Alignment starts with listening to customers but without opportunistically chasing trends.
On sustainability, we act concretely through material evolution, controlled environmental impact, and robust processes, all while maintaining the same level of quality.
Digitalization is not an end in itself—it is a lever for industrial excellence: improving data reliability, supporting decision-making, and optimizing flows.
The objective is simple: evolve at the pace of the market, while staying true to what makes Baccarat credible over the long term.
The key challenge is environmental transition without compromising quality. This includes moving to lead-free crystal, reducing energy consumption, and progressively electrifying processes.
We address it with a long-term approach: targeted investments, adapting recipes and tools, and supporting teams through the transformation, ensuring it remains both sustainable and faithful to Baccarat’s standards.
These investments are not about industrializing craftsmanship, they are about securing its long-term future.
We are introducing new materials, more reliable tools, lower energy consumption, improved working conditions, and more robust processes.
Modernizing Baccarat means putting industry at the service of craftsmanship so that centuries-old know-how remains alive, transmissible, and sustainable.
It will remain deeply artisanal but more sustainable, more robust, and better equipped for the long term.
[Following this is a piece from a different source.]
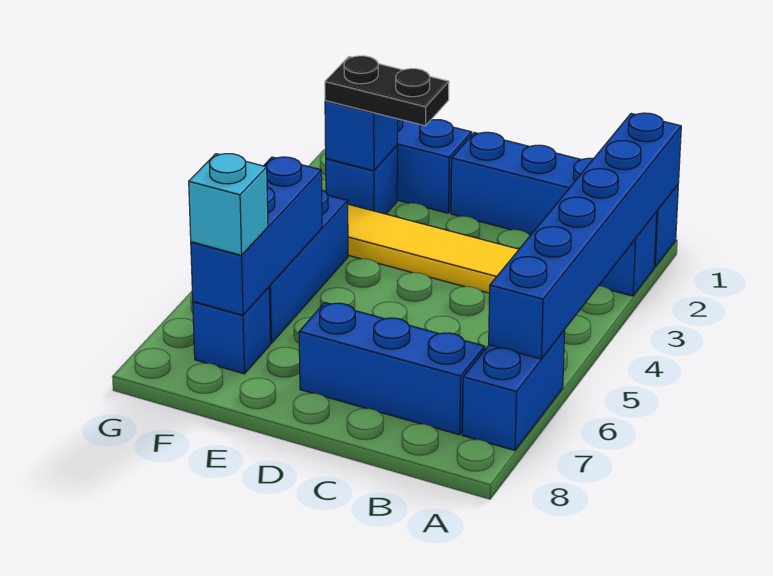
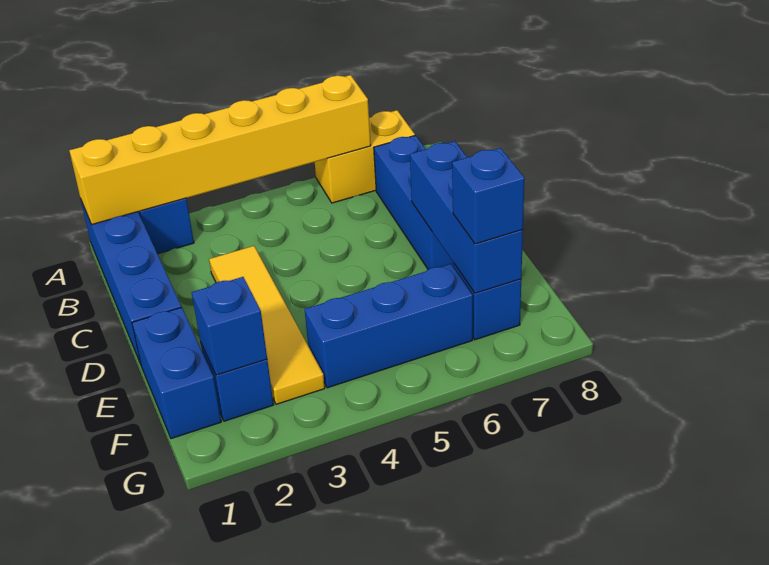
blue 1x6 brick [489,113,681,359] -> yellow 1x6 brick [69,75,371,225]
blue 1x2 brick [462,330,565,450] -> yellow 1x2 brick [315,110,415,203]
black 1x2 plate [325,56,449,126] -> none
blue 1x3 brick [191,157,322,315] -> blue 1x3 brick turned to [410,141,523,293]
cyan 1x1 brick [189,154,268,255] -> blue 1x1 brick [452,148,524,244]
Core gestures will remain, while some techniques will evolve to meet market expectations.
We will need to let go of certain habits: energy-intensive processes, a degree of improvisation, and the illusion that excellence can remain unchanged.
What must never be lost is the spirit of craftsmanship and the pride of artisans.
We will see a clear move toward more selective, higher-end positioning. Fewer pieces, but more exceptional ones, with significantly higher standards.
Quality, craftsmanship, long-term perspective, and environmental responsibility will become the defining markers of legitimate luxury, not differentiators, but expectations.